ウェブサイトの閲覧などは子供側からすれば「インターネットの窓口」であり、是非共利用したい機能だが、保護者の立場では「危ない場所にアクセスするかも?」「もう少し大人になって分別をわきまえられるようになってから」と判断するのが関の山。次のグラフは学校・性別に区分し直したものだが、小学生では9割近くが「無い」と答えており、多くの携帯電話がブロックされている、あるいは「アクセスしてはいけない」とルール作りされているのが分かる。

↑ 携帯電話でサイトにアクセス・画面を見ることがあるか(ゲームや掲示板などで書き込めるのも含む)(自分専用・家族共用保有者限定)(学校・性別)
↑ 携帯電話でサイトにアクセス・画面を見ることがあるか(ゲームや掲示板などで書き込めるのも含む)(自分専用・家族共用保有者限定)(学校・性別)

学校が上になるに連れ、閲覧率は上がり、高校生では平均で8割が「ある」と答えている。
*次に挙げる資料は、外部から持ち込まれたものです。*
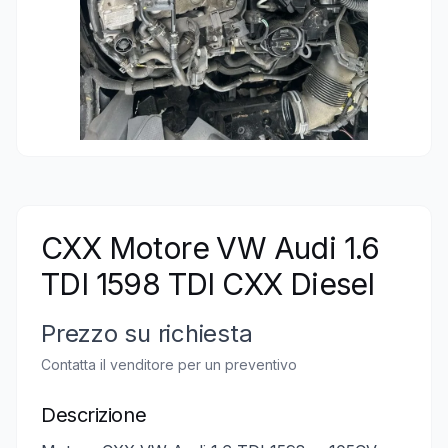
CXX Motore VW Audi 1.6
TDI 1598 TDI CXX Diesel
Prezzo su richiesta
Contatta il venditore per un preventivo
Descrizione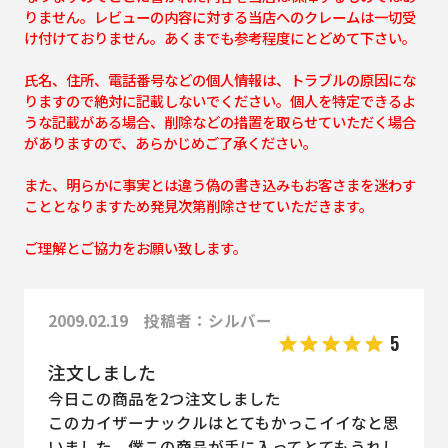
りません。レビューの内容に対する当店へのクレームは一切受
け付けておりません。あくまでも参考程度にとどめて下さい。
氏名、住所、電話番号などの個人情報は、トラブルの原因にな
りますので絶対に記載しないでください。個人を特定できるよ
うな記載がある場合、削除などの措置を取らせていただく場合
がありますので、あらかじめご了承ください。
また、明らかに事実とは違う偽の書き込みもお客さまを迷わす
こととなりますため発見次第削除させていただきます。
ご理解とご協力をお願い致します。
2009.02.19 投稿者：シルバー
5
注文しました
今日この商品を2つ注文しました
このカイザーナックルはとてもかっこイイなと思
いました。僕この商品が手に入ってとてもうれし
今件では「メールの閲覧・利用」は対象外なのでメールは利用している可能性はあるが、「携帯電話保有の小中高校生で、携帯経由のウェブ利用率は1割・4割強・8割」という値は覚えておいて損は無い。



携帯電話経由とはいえ、子供本人だけでインターネット上にアクセスできる「ウェブ閲覧」は、大海に乗り出す船舶旅行のようなもの。保護者は放置するのではなく、さまざまな「海図」「運航ルール」に該当する、利用上の注意点・決まりごとを教え、さとすことを忘れてはならない。万一「遭難」することにでもなれば、それは保護者の責任でもあるのだから。